As an empowerment right, education is the primary vehicle by which economically and socially marginalised adults and children can lift themselves out of poverty and obtain the means to participate fully in their communities. Education has a vital role in empowering women, safeguarding children from exploitative and hazardous labour and sexual exploitation, promoting human rights and democracy, protecting the environment, and controlling population growth. Increasingly, education is recognised as one of the best financial investments States can make. But the importance of education is not just practical: a well-educated, enlightened and active mind, able to wander freely and widely, is one of the joys and rewards of human existence.

This bill reinforces the right to free primary school education and access to further education, vocational and continuing training.

I would like to briefly turn to Mr Seselja’s foreshadowed amendment.

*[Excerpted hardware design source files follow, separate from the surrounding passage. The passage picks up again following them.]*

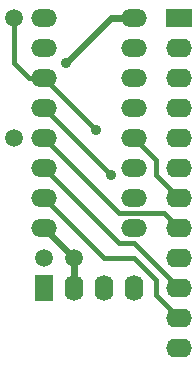
<source format=gtl>
G04 (created by PCBNEW (2013-jun-18)-testing) date Sun 14 Jul 2013 06:43:36 PM EEST*
%MOIN*%
G04 Gerber Fmt 3.4, Leading zero omitted, Abs format*
%FSLAX34Y34*%
G01*
G70*
G90*
G04 APERTURE LIST*
%ADD10C,0.005906*%
%ADD11R,0.062992X0.086614*%
%ADD12O,0.062992X0.086614*%
%ADD13O,0.086614X0.059055*%
%ADD14R,0.086614X0.062992*%
%ADD15O,0.086614X0.062992*%
%ADD16C,0.059055*%
%ADD17C,0.035000*%
%ADD18C,0.016000*%
%ADD19C,0.024000*%
G04 APERTURE END LIST*
G54D10*
G54D11*
X1750Y2750D03*
G54D12*
X2750Y2750D03*
X3750Y2750D03*
X4750Y2750D03*
G54D13*
X4750Y4750D03*
X4750Y5750D03*
X4750Y6750D03*
X4750Y7750D03*
X4750Y8750D03*
X4750Y9750D03*
X4750Y10750D03*
X4750Y11750D03*
X1750Y11750D03*
X1750Y10750D03*
X1750Y9750D03*
X1750Y8750D03*
X1750Y7750D03*
X1750Y6750D03*
X1750Y5750D03*
X1750Y4750D03*
G54D14*
X6250Y11750D03*
G54D15*
X6250Y10750D03*
X6250Y9750D03*
X6250Y8750D03*
X6250Y7750D03*
X6250Y6750D03*
X6250Y5750D03*
X6250Y4750D03*
X6250Y3750D03*
X6250Y2750D03*
X6250Y1750D03*
X6250Y750D03*
G54D16*
X750Y11750D03*
X750Y7750D03*
X2750Y3750D03*
X1750Y3750D03*
G54D17*
X4000Y6500D03*
X3500Y8000D03*
X2500Y10250D03*
G54D18*
X6250Y11750D02*
X6250Y11750D01*
X5500Y2500D02*
X6250Y1750D01*
X5500Y3000D02*
X5500Y2500D01*
X4750Y3750D02*
X5500Y3000D01*
X1750Y5750D02*
X3750Y3750D01*
X3750Y3750D02*
X4750Y3750D01*
X1750Y5750D02*
X1750Y5750D01*
X6250Y5750D02*
X5500Y6500D01*
X5500Y6500D02*
X5500Y7000D01*
X5500Y7000D02*
X4750Y7750D01*
X5750Y5250D02*
X6250Y4750D01*
X1750Y7750D02*
X4250Y5250D01*
X4250Y5250D02*
X5750Y5250D01*
X1750Y8750D02*
X4000Y6500D01*
X4750Y4250D02*
X6250Y2750D01*
X6250Y2750D02*
X6250Y2750D01*
X6250Y2750D02*
X6250Y2750D01*
X1750Y6750D02*
X4250Y4250D01*
X4250Y4250D02*
X4750Y4250D01*
X1750Y9750D02*
X1250Y9750D01*
X750Y10250D02*
X750Y11750D01*
X1250Y9750D02*
X750Y10250D01*
X3500Y8000D02*
X1750Y9750D01*
G54D19*
X2500Y10250D02*
X4000Y11750D01*
X4000Y11750D02*
X4750Y11750D01*
X2750Y3750D02*
X2750Y2750D01*
X1750Y4750D02*
X2750Y3750D01*
M02*

</source>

The government is happy to support this amendment. The amendment does not derogate from or impact on the intent of the government’s bill. The Education Act already provides for education to be free and to be compulsory in government schooling until the age of 17 or until completion of year 12. And that education, of course, in government schools is free.

The ANU-University of New South Wales report did not recommend the presentation of the right in this manner. It recommended the presentation of the right consistent with the international covenant. But it is nevertheless reasonable to suggest that the right should reflect not just the intent of the UN covenant, which is the government’s proposal, but also how it interacts fully with the provisions for compulsory, free and universal government schooling until the age of 17 in the ACT Education Act. For those reasons the government has no objection to the intent or the actuality of Mr Seselja’s amendment.